In particular, for $p=2$, $v_2(n!) < n $, so $2^n \not\mid n! $.

Note that if $n=p^m$ for some integer $m$, then

$\begin{array}\\ v_p(n!) &=v_p((p^m)!)\\ &=n\sum_{k=1}^{\lfloor \log_p n \rfloor} \dfrac{1}{p^k}\\ &=n\sum_{k=1}^{m} \dfrac{1}{p^k}\\ &=p^m\dfrac{\frac1{p}-\frac1{p^{m+1}}}{1-\frac1{p}}\\ &=p^m\dfrac{1-\frac1{p^{m}}}{p-1}\\ &=\dfrac{p^m-1}{p-1}\\ \end{array} $

If $p=2$, $v_2((2^m)!) =2^m-1 $, so this misses by just $1$, so that $2^{2^m-1} \mid (2^m)!$ and $2^{2^m} \not\mid (2^m)!$.

Answer 4

The mistake in your work is the conclusion that if $2^n | j * k$, then either $2^n | j$ or $2^n | k$. For instance, consider that 8 divides $12*6 = 72$ but neither 12 or 6 is divisible by 8.

Answer 5

As pointed out in the other answers we can write the maximum power of $2$ that divides $n!$ as $\nu_2(n!) = \sum_{k\geq 0}\left\lfloor\frac{n}{2^k}\right\rfloor$. We can give a simple interpretation of this number by working in binary.
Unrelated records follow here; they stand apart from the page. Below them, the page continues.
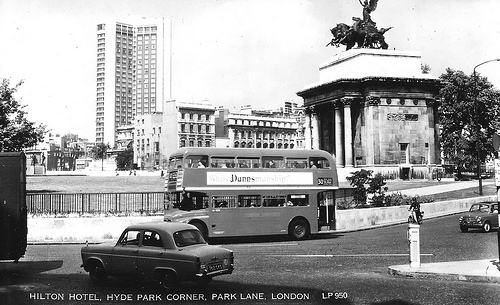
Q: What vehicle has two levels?
A: A bus.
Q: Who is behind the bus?
A: A biker.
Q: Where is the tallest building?
A: In the distance.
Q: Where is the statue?
A: On top of the building.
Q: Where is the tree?
A: Next to the street.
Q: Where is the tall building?
A: Behind the other buildings.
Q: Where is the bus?
A: On the road.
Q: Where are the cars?
A: On the road.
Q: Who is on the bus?
A: Passengers.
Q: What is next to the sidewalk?
A: A metal fence.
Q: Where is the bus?
A: On the corner.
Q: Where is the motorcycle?
A: Behind the bus.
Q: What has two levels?
A: A bus.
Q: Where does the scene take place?
A: Near a city street.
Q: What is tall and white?
A: Building.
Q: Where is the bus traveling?
A: In traffic.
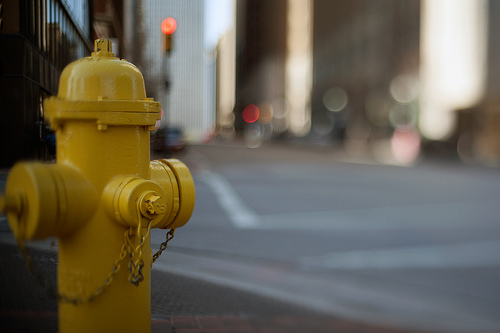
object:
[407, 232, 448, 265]
part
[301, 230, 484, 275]
line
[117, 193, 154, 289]
chain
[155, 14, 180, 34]
light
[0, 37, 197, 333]
fire hydrant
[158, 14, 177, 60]
traffic light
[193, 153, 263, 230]
line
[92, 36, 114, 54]
top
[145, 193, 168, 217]
bolt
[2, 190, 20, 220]
bolt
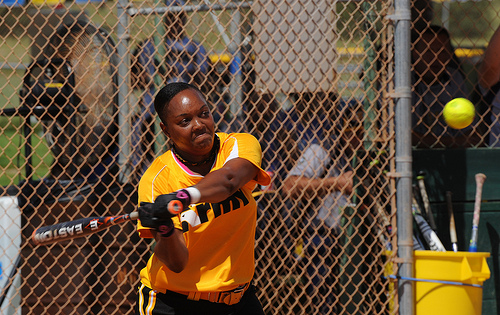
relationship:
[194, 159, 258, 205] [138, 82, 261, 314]
arm of girl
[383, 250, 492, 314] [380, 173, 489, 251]
bucket contains bats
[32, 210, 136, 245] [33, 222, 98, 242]
bat has letters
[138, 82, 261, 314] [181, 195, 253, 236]
girl has letters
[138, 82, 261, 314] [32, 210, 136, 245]
girl holding bat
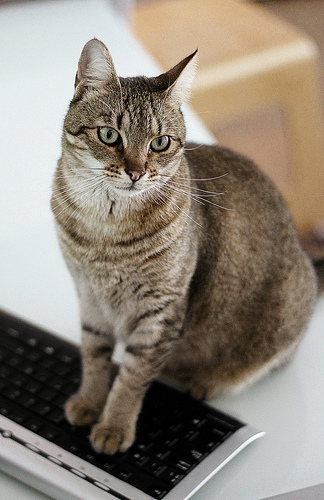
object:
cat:
[49, 36, 320, 455]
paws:
[62, 393, 105, 426]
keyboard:
[0, 307, 266, 500]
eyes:
[95, 123, 125, 151]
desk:
[0, 0, 322, 499]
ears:
[74, 38, 122, 91]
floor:
[224, 10, 323, 146]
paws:
[90, 420, 135, 456]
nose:
[127, 168, 146, 182]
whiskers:
[45, 167, 232, 228]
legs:
[101, 318, 179, 422]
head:
[62, 35, 198, 200]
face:
[94, 113, 180, 198]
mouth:
[116, 184, 143, 196]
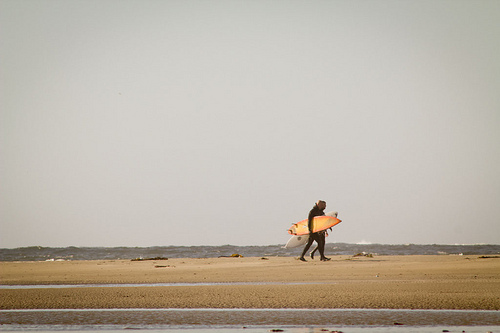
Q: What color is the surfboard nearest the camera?
A: Orange.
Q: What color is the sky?
A: White.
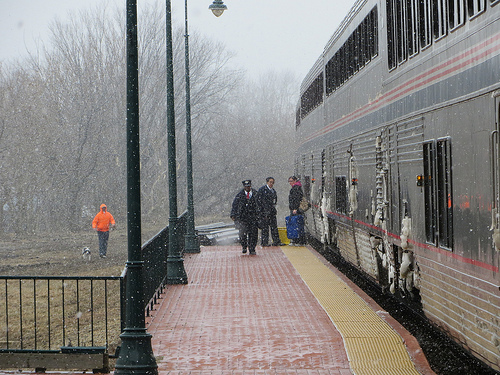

The binary expansion of $n$ is $n = \sum_{k\geq 0} a_k 2^k$ with $a_k\in\{0,1\}$. Using this we find

$$\matrix{\nu_2(n!) &=& \sum_{k\geq 0}\left\lfloor\sum_{i\geq 0} a_i 2^{i-k}\right\rfloor \\= \sum_{k\geq 0}\sum_{i\geq k} a_i 2^{i-k} &=& \sum_{k\geq 0} a_k(1+2+4+\ldots + 2^{k-1}) \\= \sum_{k\geq 0} a_k(2^k-1) &=& n - \sum_{k\geq 0} a_k}$$

Thus

$$\nu_2(n!) = n - s_2(n)$$

where $s_2(n)$ is the sum of the binary digits of $n$. If $n>0$ then the binary expansion of $n$ must contain atleast one "$1$" so $\nu_2(n!) < n$ follows. The minimum value of $s_2(n)$ for $n>0$ occurs if $n$ is on the form $2^k$ for which $s_2(n) = 1$ and $v_2(n!) = n-1$.